Data to use:
============================================================

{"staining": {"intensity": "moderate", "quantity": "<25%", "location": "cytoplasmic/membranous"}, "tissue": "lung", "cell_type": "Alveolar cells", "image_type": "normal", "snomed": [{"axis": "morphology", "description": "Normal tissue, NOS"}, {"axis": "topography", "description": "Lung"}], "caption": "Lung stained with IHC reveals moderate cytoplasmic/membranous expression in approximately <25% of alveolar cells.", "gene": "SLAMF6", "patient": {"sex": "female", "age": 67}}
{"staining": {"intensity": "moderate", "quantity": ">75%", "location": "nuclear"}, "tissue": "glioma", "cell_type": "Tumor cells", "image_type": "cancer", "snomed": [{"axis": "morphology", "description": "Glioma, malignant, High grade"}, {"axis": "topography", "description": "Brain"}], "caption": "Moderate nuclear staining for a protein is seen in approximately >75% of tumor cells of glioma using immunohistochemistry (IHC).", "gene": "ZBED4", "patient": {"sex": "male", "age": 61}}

============================================================

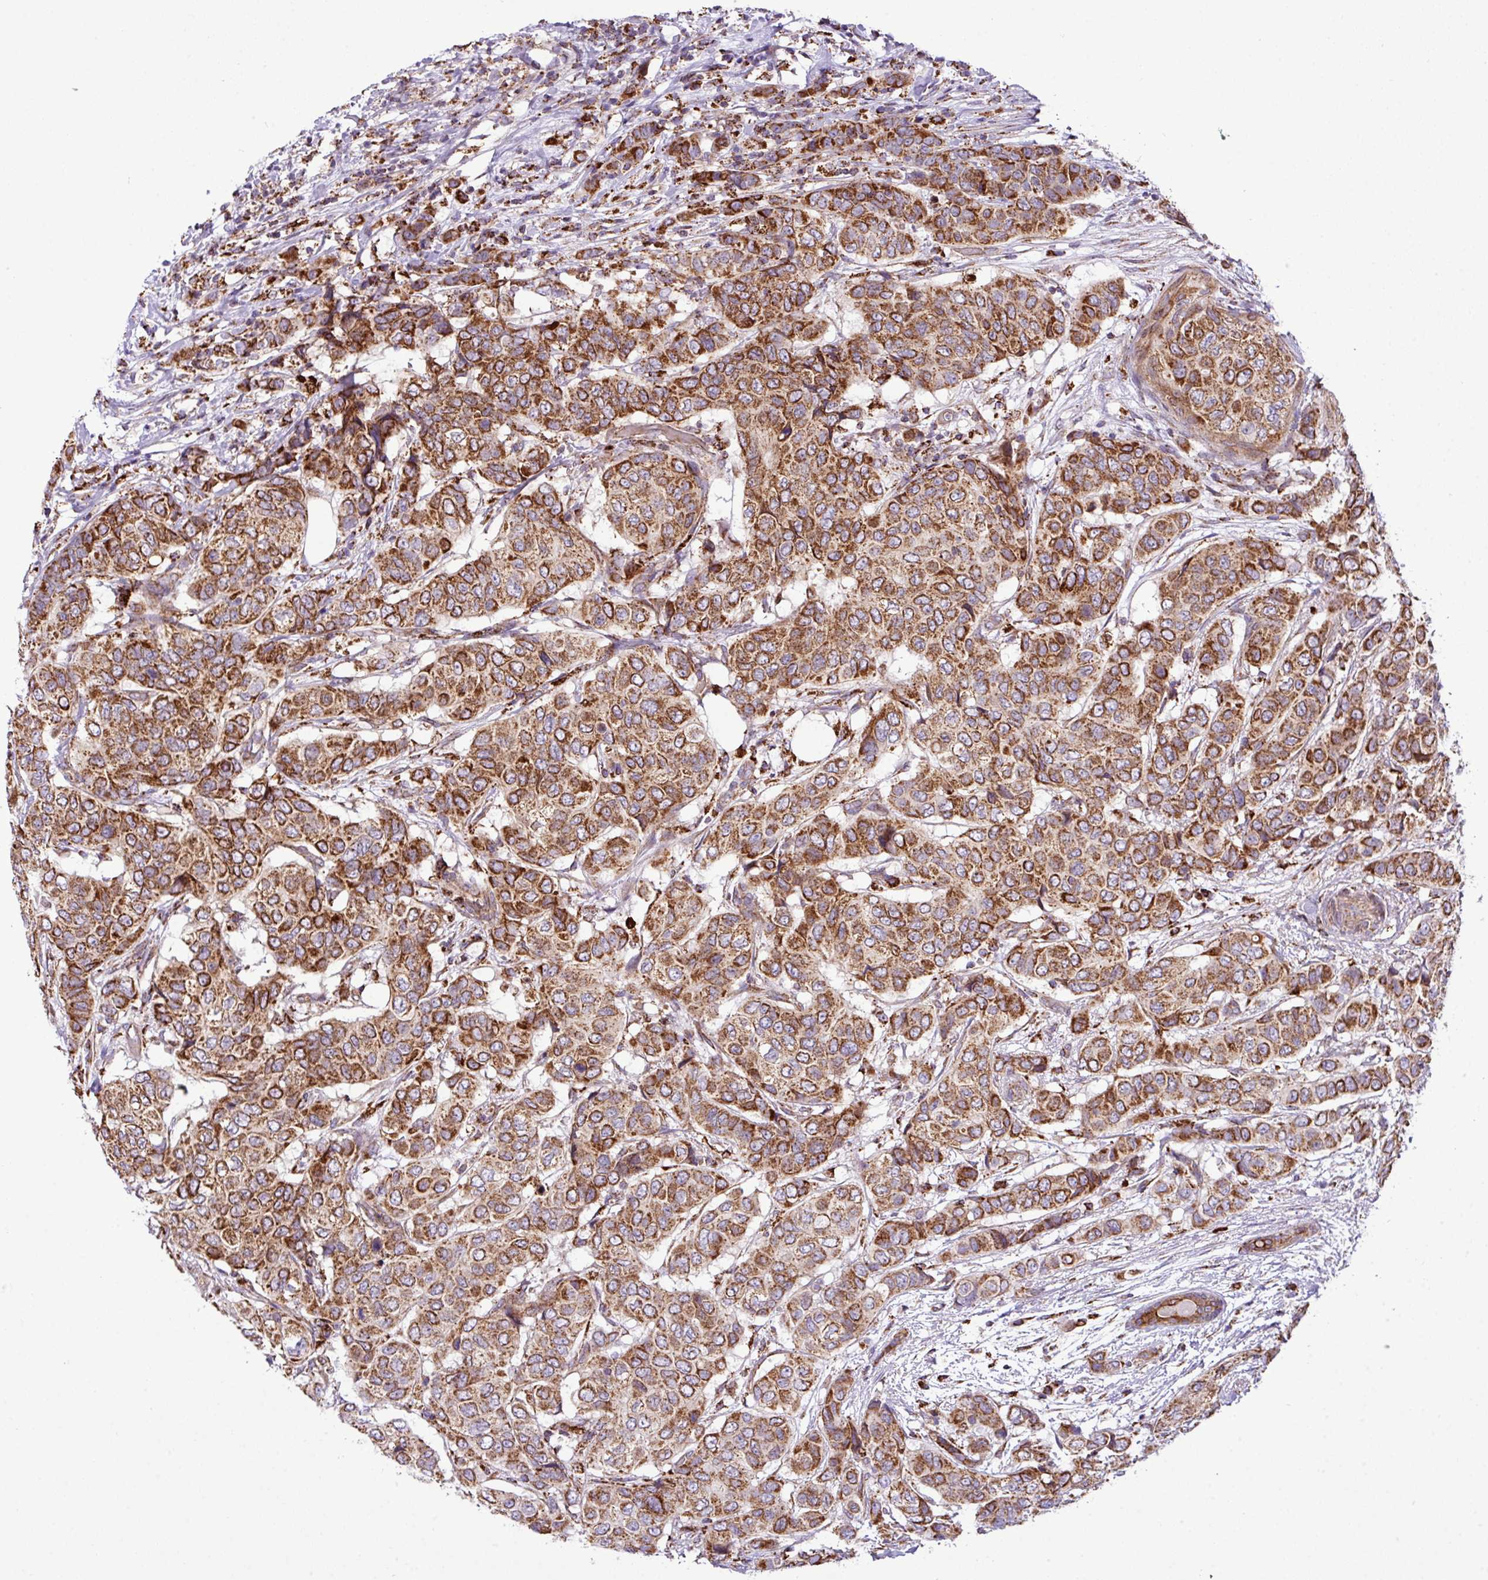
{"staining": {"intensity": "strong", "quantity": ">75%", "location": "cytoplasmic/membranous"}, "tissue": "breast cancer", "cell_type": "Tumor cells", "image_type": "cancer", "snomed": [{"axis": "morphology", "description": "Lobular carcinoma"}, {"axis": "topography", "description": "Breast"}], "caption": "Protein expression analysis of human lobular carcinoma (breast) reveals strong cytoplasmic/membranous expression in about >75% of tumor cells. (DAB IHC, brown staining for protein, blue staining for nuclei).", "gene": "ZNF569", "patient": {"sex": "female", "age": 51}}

============================================================

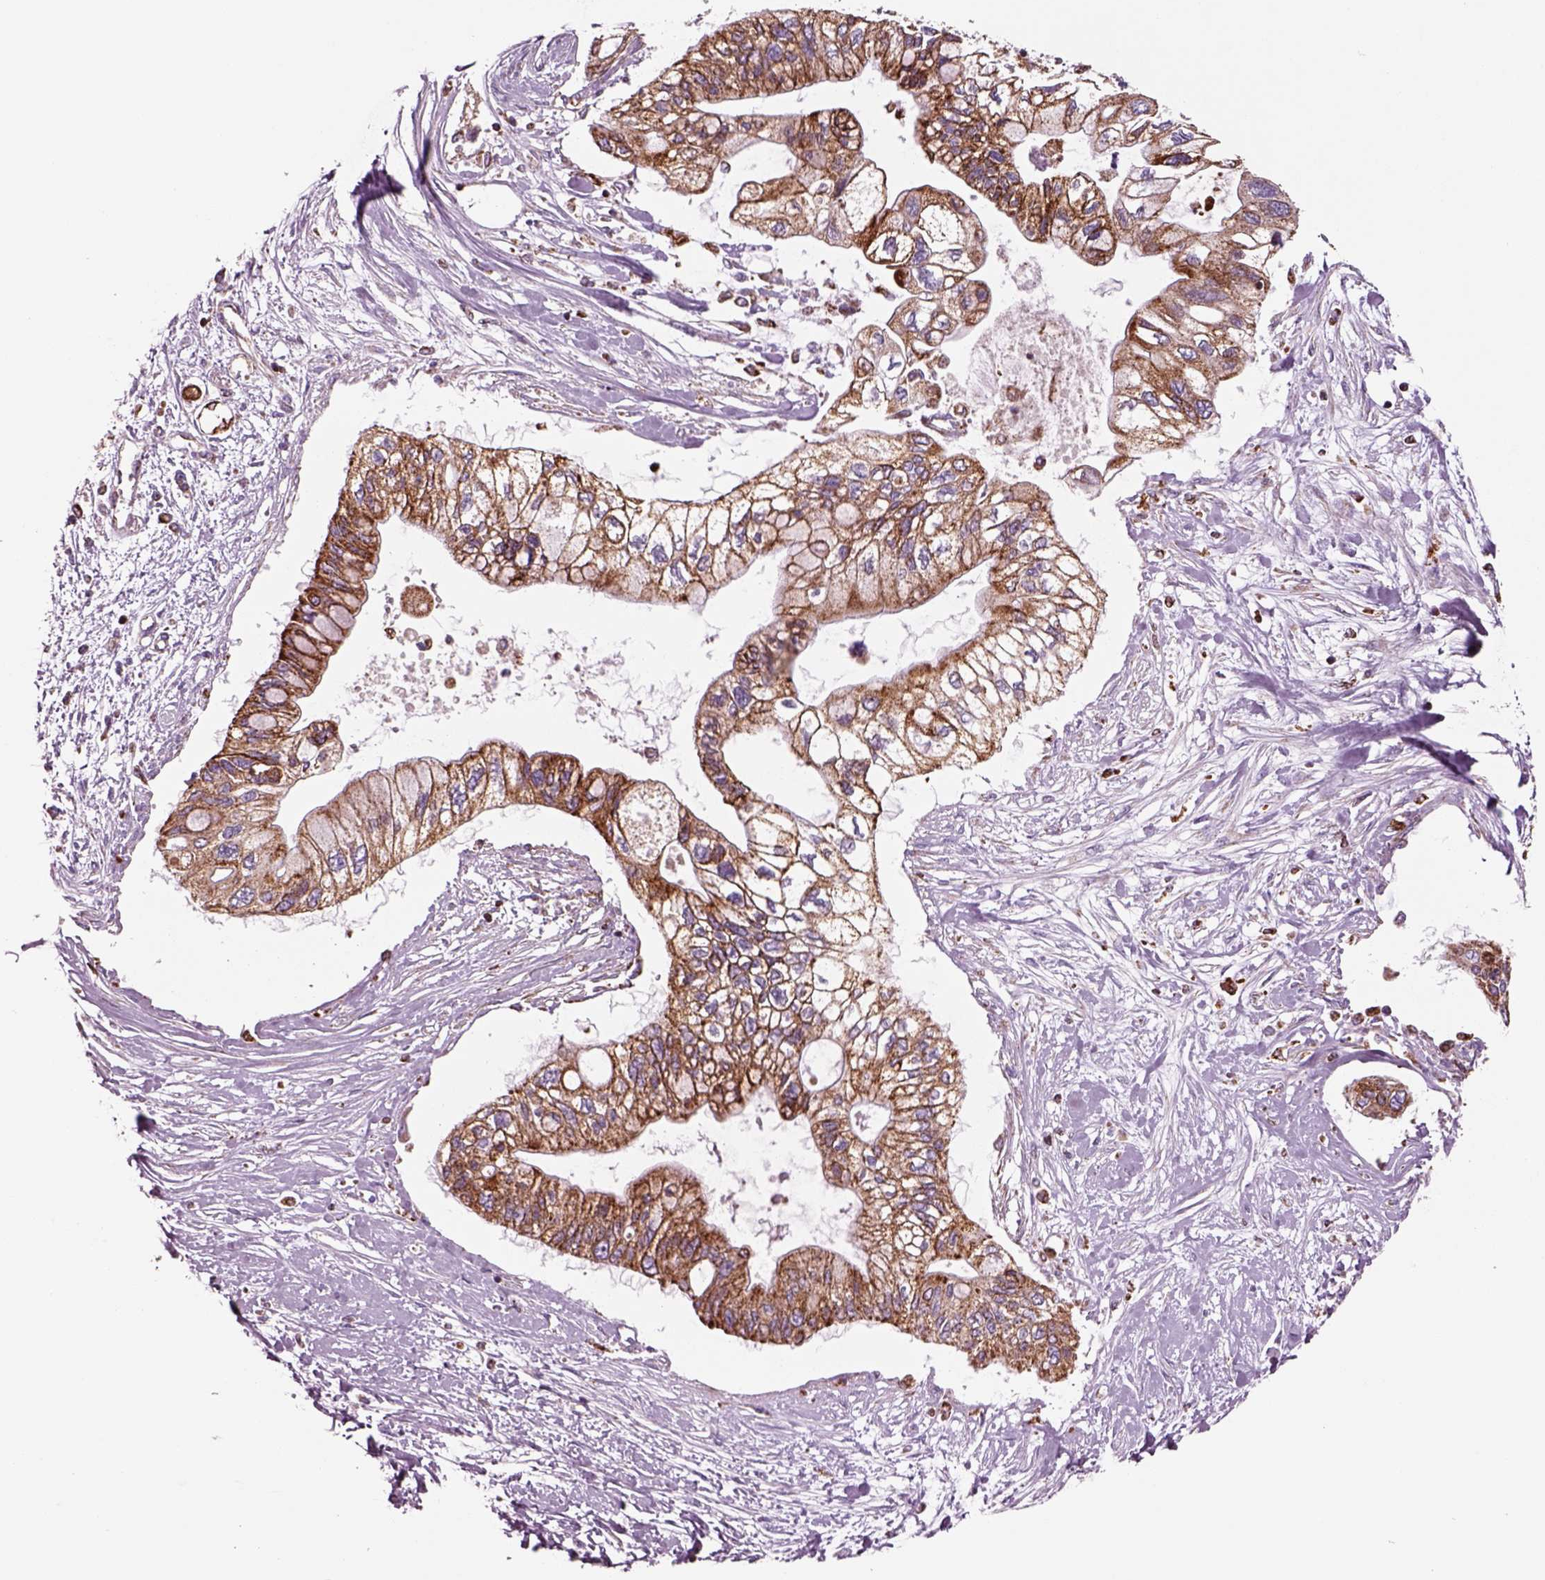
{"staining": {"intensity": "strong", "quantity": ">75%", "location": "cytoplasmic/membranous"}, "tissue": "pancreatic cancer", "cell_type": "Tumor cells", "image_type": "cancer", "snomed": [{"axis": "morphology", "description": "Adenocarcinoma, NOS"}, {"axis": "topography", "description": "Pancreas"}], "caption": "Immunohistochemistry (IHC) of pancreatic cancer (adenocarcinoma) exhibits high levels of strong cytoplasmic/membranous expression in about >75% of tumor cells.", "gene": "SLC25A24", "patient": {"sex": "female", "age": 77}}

============================================================

What this task involves: Go through the records and show every line with the string "approximately" in it.

Solution to the problem:
{"staining": {"intensity": "moderate", "quantity": "<25%", "location": "cytoplasmic/membranous"}, "tissue": "lung", "cell_type": "Alveolar cells", "image_type": "normal", "snomed": [{"axis": "morphology", "description": "Normal tissue, NOS"}, {"axis": "topography", "description": "Lung"}], "caption": "Lung stained with IHC reveals moderate cytoplasmic/membranous expression in approximately <25% of alveolar cells.", "gene": "SLAMF6", "patient": {"sex": "female", "age": 67}}
{"staining": {"intensity": "moderate", "quantity": ">75%", "location": "nuclear"}, "tissue": "glioma", "cell_type": "Tumor cells", "image_type": "cancer", "snomed": [{"axis": "morphology", "description": "Glioma, malignant, High grade"}, {"axis": "topography", "description": "Brain"}], "caption": "Moderate nuclear staining for a protein is seen in approximately >75% of tumor cells of glioma using immunohistochemistry (IHC).", "gene": "ZBED4", "patient": {"sex": "male", "age": 61}}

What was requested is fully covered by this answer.